É aí que se insere a problemática da já mencionada natureza alimentar dos honorários de sucumbência (CPC, artigo 85, § 14), a transmitir a valorização, pelo ordenamento jurídico, dessa remuneração como relevante ao sustento do advogado.Contudo, ainda que tal natureza alimentar pudesse suscitar preocupações quanto à sua disponibilidade, esta última característica, além de confirmada em doutrina [3], é reconhecida aos honorários sucumbenciais na jurisprudência do Supremo Tribunal Federal. Este entendeu, na ADI 1.194-4, entre outros, pela inconstitucionalidade do artigo 24, § 3º da Lei 8.906/94, que dispunha ser “nula qualquer disposição, cláusula, regulamento ou convenção individual ou coletiva que retire do advogado o direito ao recebimento dos honorários de sucumbência”.

Outro indício da convivência harmônica entre a relevância alimentar e a disponibilidade dos honorários de sucumbência é a possibilidade, confirmada na jurisprudência, de renúncia desta remuneração pelo advogado atuante na causa.

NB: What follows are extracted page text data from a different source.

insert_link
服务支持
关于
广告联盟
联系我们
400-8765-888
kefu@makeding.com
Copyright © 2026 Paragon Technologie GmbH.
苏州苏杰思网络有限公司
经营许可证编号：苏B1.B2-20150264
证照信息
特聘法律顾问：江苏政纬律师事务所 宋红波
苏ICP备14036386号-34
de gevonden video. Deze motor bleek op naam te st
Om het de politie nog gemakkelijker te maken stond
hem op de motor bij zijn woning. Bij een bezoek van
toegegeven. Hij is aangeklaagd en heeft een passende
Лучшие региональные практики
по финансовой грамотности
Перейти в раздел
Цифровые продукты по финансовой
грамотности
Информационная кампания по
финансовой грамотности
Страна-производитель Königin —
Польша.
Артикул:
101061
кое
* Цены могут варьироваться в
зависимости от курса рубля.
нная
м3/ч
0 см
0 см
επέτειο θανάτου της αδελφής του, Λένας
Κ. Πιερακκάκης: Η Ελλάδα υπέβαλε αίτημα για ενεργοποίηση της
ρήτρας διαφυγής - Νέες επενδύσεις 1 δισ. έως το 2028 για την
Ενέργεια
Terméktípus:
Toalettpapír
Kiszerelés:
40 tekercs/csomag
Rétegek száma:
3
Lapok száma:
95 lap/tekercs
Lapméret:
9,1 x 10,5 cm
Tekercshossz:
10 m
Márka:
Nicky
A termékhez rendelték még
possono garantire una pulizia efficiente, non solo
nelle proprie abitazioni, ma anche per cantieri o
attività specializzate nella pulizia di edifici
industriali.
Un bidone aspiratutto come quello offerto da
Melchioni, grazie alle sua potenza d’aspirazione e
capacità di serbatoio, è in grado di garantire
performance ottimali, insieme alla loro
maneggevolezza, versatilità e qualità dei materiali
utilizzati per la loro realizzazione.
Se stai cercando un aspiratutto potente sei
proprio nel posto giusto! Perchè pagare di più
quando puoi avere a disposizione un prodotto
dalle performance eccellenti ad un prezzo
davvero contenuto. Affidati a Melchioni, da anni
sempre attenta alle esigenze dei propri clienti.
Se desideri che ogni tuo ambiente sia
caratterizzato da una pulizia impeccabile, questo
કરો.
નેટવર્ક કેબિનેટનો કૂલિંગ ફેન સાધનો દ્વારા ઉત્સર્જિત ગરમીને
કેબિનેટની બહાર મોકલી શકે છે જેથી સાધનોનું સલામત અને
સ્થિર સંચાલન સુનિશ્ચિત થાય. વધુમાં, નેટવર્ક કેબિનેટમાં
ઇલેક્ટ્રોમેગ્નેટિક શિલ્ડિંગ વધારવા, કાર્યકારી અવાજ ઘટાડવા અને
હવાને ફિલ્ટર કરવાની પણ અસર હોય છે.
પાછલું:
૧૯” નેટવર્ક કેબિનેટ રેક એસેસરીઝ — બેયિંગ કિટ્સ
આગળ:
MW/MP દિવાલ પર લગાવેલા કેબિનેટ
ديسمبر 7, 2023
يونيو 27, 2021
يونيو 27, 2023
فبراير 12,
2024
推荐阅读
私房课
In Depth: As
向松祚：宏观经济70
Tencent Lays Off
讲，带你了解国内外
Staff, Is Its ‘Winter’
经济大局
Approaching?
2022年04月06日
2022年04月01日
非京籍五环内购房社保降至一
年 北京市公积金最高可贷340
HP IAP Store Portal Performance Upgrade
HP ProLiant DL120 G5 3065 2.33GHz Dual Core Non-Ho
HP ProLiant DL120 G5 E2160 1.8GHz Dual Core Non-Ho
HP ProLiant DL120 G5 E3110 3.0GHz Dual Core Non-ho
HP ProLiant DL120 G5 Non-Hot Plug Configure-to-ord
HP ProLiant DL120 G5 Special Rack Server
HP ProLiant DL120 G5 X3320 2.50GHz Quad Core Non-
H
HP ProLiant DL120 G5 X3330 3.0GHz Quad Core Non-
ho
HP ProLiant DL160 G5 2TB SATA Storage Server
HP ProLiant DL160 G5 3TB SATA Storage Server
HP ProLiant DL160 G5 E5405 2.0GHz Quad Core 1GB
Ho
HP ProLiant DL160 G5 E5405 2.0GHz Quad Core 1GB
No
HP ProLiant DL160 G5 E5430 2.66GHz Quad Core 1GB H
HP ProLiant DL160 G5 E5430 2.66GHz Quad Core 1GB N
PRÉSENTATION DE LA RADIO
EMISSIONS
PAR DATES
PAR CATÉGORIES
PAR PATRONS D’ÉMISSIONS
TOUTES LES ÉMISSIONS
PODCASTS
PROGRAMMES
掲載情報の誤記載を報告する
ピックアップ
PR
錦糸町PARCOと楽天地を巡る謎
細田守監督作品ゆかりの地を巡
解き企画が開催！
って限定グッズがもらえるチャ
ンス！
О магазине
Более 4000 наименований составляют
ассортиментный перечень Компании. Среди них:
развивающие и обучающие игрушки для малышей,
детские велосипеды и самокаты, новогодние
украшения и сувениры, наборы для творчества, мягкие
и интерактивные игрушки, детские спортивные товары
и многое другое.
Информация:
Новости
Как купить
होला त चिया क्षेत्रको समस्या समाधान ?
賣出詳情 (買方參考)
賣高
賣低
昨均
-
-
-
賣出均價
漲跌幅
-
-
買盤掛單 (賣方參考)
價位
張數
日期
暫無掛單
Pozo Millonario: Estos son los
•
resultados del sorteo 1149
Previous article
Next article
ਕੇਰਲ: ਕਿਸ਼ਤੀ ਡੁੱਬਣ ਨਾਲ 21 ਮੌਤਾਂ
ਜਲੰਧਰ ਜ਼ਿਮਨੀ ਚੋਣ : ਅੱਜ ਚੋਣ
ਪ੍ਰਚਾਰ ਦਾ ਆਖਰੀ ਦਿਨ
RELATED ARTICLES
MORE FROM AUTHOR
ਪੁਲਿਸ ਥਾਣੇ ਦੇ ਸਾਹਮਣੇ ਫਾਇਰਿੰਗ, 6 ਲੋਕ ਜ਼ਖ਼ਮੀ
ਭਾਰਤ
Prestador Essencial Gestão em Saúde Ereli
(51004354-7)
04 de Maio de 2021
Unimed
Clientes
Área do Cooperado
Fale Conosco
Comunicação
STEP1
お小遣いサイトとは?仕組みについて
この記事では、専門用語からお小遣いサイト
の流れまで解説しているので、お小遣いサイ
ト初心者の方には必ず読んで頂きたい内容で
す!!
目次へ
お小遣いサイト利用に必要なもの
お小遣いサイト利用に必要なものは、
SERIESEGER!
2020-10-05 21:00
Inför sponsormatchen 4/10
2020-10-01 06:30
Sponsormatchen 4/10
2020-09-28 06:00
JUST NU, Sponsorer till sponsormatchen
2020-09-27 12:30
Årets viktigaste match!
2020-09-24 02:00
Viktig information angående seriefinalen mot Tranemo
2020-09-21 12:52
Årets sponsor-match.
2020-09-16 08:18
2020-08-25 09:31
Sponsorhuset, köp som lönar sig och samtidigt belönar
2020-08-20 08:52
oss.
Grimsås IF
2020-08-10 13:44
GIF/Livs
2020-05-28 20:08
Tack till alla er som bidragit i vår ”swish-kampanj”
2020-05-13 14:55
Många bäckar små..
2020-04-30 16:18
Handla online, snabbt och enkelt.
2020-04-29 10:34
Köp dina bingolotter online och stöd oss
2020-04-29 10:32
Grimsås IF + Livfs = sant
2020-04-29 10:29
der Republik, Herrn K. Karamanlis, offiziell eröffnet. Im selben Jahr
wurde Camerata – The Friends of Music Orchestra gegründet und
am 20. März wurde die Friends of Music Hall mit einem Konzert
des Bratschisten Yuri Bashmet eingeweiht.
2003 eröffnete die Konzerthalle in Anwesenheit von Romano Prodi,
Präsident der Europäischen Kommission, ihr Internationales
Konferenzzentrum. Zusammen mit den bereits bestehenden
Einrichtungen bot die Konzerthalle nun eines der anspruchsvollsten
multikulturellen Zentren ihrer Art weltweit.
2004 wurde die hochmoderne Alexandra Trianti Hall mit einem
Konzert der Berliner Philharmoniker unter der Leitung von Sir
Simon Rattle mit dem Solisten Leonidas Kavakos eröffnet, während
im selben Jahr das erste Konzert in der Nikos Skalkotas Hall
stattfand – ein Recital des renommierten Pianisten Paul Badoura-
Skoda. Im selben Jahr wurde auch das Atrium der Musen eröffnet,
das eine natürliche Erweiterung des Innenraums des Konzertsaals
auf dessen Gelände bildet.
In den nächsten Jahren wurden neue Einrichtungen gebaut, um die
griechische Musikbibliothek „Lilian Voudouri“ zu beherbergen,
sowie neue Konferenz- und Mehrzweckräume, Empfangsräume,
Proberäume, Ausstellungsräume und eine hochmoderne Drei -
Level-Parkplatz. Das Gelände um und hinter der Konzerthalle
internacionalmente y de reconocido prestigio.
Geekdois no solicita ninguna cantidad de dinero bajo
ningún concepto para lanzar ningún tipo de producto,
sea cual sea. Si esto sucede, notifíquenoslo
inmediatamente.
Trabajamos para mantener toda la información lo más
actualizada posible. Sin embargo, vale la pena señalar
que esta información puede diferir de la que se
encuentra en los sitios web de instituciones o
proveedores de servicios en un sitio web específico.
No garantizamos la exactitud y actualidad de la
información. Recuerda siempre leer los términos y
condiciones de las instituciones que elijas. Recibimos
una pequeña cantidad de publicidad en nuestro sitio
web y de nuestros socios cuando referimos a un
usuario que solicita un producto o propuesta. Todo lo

Nesse sentido o julgamento da Apelação 0210603-77.2022.8.19.0001, pela 12ª Câmara de Direito Privado do TJ-RJ [4], caso de transação celebrada pelas partes com a anuência dos patronos atuantes na causa.

O fato de a renunciabilidade dos honorários de sucumbência ser indicativa da natureza disponível desse direito é apontado também pela 1ª Turma do STJ, na fundamentação do voto de relatoria do ministro Benedito Gonçalves no RMS 45.390/BA, a consignar que “os honorários advocatícios a título de sucumbência são renunciáveis”, caracterizando-se, portanto, “como direito disponível” [5].

A questão, portanto, parece superada: em que pese a sua relevância alimentar, o direito aos honorários de sucumbência de prestação é de natureza inequivocamente patrimonial e disponível — e, assim, dotada da arbitrabilidade objetiva necessária à sua apreciação pelo juízo arbitral.

Breve conclusão (e cenas dos próximos capítulos)
A breve análise aqui empreendida permite concluir pela arbitrabilidade objetiva dos honorários de sucumbência, visto se tratar de prestação patrimonial, e, em que pese a sua natureza alimentar, também disponível.

A relativa clareza com que se permite constatar tal arbitrabilidade objetiva, contudo, não parece se aplicar à arbitrabilidade subjetiva — isto é, os limites ao exercício da jurisdição arbitral do ponto de vista das partes celebrantes, ou de alguma outra forma vinculadas, à convenção de arbitragem. Isso, sobretudo, em hipótese de os advogados atuantes no processo cautelar pré-arbitral não ser os mesmos a atuar na arbitragem.

Resta, portanto, examinar se os advogados, por excelência não signatários da convenção de arbitragem, a ela se vinculam em alguma medida [6] para fins da eventual fixação, pelo tribunal arbitral, dos honorários de sucumbência — e, em caso positivo, quais são as consequências processuais no caso de distinção entre os patronos atuantes naquela primeira etapa e nesta última. Mas isso, em última análise, é tema para um segundo (e muito necessário) estudo.

[1] STJ, CC nº 165.678/SP, rel. Min. Maria Isabel Gallotti, 2ª Seção, j. 14/10/20.

[2] SPERANDIO, Felipe Vollbrecht. Convenção de arbitragem. In: LEVY, Daniel; PEREIRA, Guilherme Setoguti J. (coords.). Curso de arbitragem. 2ª ed. São Paulo: Thomson Reuters Brasil, 2021, p. 103); e DINAMARCO, Cândido Rangel. O processo arbitral. 2ª ed. Curitiba: Editora Direito Contemporâneo, 2022, p. 88.

[3] LOPES, Bruno Vasconcelos Carrilho. Comentários ao Código de Processo Civil, vol II, 2ª ed. São Paulo: Saraiva Educação, 2018, p. 134.

[4] TJ-RJ, AC 0210603-77.2022.8.19.0001, Des. José Carlos Paes, j. 03/08/23, 12ª Câmara de Direito Privado.

[5] STJ. RMS 45.390/BA, rel. Min. Benedito Gonçalves, 1ª Turma, j. 22/11/16.

[6] Nesse sentido, CARMONA, Carlos Alberto. Arbitragem e processo: um comentário à Lei nº 9.307/96. 4ª ed. Barueri: Atlas, 2023, p. 106.